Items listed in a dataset

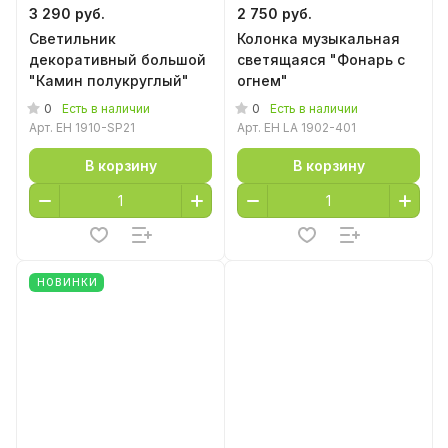
3 290 руб.
2 750 руб.
Светильник
Колонка музыкальная
декоративный большой
светящаяся "Фонарь с
"Камин полукруглый"
огнем"
0
0
Есть в наличии
Есть в наличии
Арт.
EH 1910-SP21
Арт.
EH LA 1902-401
В корзину
В корзину
НОВИНКИ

* _What you have to do_
Rewrite the item text with every "В корзину" swapped for "Купить" and nothing else changed. Leave out the pictures.

* _Task solution_
3 290 руб.
2 750 руб.
Светильник
Колонка музыкальная
декоративный большой
светящаяся "Фонарь с
"Камин полукруглый"
огнем"
0
0
Есть в наличии
Есть в наличии
Арт.
EH 1910-SP21
Арт.
EH LA 1902-401
Купить
Купить
НОВИНКИ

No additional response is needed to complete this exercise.